Une coalition nationale déjà mise sur pied s’est, à cet effet, donnée pour mission de veiller, par le biais de la formation, de l’éducation, de la documentation et de la diffusion des informations, de la recherche, de la  sensibilisation et de la mise en place des réseaux, à ce que la cour africaine des peuples soit efficace, accessible et crédible. Elle s’est fixée comme objectif de promouvoir la ratification, par tous les Etats membres de l’Union africaine, des textes relatifs à la cour africaine.

Pour rappel, le 25 janvier 2004 marque une étape décisive dans l’histoire de droits de l’homme en Afrique, avec l’entrée en vigueur du Protocole instituant la Cour africaine des droits de l’homme et des peuples1. Pour la première fois, le continent africain se dote ainsi d’une juridiction consacrée exclusivement à la défense des Droits de l’Homme.
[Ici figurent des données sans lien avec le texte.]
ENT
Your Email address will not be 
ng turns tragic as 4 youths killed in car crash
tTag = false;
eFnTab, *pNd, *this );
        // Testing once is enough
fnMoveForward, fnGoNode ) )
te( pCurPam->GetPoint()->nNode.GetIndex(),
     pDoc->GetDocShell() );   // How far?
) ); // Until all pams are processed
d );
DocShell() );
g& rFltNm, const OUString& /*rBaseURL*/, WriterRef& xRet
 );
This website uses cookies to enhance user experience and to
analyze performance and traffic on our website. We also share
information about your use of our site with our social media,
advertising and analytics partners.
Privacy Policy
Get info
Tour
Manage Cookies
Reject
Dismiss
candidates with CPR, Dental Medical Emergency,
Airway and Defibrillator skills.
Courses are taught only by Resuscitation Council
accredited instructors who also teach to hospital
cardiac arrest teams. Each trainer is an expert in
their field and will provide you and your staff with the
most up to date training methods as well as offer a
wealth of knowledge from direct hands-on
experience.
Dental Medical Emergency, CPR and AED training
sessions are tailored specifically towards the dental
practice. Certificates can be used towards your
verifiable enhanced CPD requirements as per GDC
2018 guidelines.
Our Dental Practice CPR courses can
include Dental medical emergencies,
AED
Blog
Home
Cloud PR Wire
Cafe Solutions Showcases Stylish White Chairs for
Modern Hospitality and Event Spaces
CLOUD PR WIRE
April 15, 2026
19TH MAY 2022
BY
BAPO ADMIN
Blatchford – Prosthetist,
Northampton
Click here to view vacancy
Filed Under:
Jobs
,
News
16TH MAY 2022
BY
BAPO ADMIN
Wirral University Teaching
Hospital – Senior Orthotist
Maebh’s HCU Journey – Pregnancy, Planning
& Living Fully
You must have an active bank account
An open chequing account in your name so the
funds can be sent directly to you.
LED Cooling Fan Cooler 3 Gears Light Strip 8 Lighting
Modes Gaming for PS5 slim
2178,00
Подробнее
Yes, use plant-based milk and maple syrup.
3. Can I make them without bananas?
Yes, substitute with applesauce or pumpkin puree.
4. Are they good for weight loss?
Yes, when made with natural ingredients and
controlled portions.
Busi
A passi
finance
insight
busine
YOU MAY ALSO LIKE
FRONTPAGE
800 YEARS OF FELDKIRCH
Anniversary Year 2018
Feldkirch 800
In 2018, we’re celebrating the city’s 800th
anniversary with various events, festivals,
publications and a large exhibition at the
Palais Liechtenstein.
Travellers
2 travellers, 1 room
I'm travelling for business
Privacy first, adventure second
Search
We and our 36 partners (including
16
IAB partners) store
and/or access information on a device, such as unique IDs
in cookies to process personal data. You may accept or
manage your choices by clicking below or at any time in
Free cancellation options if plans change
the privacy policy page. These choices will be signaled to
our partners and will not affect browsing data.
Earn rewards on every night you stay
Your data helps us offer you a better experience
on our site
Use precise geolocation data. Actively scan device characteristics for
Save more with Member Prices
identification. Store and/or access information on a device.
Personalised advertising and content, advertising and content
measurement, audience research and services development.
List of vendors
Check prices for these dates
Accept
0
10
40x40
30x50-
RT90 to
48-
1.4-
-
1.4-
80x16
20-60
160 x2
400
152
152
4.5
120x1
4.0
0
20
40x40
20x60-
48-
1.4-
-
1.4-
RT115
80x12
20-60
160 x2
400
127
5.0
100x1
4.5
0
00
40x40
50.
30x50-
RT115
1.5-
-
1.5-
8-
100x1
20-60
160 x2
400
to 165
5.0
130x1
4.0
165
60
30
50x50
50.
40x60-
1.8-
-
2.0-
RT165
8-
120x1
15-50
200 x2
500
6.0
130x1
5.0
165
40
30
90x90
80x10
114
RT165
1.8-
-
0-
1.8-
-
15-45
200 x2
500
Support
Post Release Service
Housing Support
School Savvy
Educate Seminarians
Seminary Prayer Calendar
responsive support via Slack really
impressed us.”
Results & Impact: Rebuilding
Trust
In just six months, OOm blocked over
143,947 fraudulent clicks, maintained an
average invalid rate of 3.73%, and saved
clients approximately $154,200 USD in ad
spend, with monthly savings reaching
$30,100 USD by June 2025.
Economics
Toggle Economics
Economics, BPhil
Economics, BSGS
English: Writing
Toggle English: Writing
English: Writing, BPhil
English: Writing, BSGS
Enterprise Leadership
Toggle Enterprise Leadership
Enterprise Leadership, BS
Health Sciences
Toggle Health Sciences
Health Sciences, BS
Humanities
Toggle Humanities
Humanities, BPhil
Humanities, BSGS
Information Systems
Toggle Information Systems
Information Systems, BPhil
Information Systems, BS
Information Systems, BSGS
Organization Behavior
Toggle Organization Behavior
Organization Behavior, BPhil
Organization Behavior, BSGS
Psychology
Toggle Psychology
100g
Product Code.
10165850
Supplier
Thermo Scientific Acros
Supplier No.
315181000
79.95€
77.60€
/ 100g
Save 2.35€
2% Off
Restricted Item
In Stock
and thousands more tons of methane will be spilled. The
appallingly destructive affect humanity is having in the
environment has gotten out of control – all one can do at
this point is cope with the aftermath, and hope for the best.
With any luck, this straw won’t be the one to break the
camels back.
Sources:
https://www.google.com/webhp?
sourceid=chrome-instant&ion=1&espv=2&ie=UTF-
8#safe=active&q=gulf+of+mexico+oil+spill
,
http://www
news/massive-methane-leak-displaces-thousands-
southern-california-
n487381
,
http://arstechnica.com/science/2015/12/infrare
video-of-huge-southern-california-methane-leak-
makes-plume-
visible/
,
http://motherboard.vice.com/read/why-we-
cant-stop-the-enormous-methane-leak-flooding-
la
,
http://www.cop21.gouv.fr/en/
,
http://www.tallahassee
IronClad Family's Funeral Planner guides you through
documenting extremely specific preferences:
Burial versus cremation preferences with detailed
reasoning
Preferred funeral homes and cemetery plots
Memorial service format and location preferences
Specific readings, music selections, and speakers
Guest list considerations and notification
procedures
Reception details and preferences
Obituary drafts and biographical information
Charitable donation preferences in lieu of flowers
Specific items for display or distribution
Adopté le 10 juin 1998 à Ouagadougou par la Conférence des Chefs d’Etat et de Gouvernement de l’OUA – actuelle Union africaine –, le Protocole relatif à la Charte africaine des droits de l’homme et des peuples portant création d’une Cour africaine des droits de l’homme et des peuples devait être ratifié par quinze Etats pour entrer en vigueur. C’est chose faite – après cinq longues années d’atermoiements et de piétinements – depuis le 26 décembre 2003, date à laquelle les Iles Comores ont déposé leur instrument de ratification, à la suite de l’Afrique du Sud, de l’Algérie, du Burkina Faso, du Burundi, de la Côte d’Ivoire, de la Gambie, du Lesotho, de la Libye, du Mali, de l’Ile Maurice, de l’Ouganda, du Rwanda, du Sénégal et du Togo2.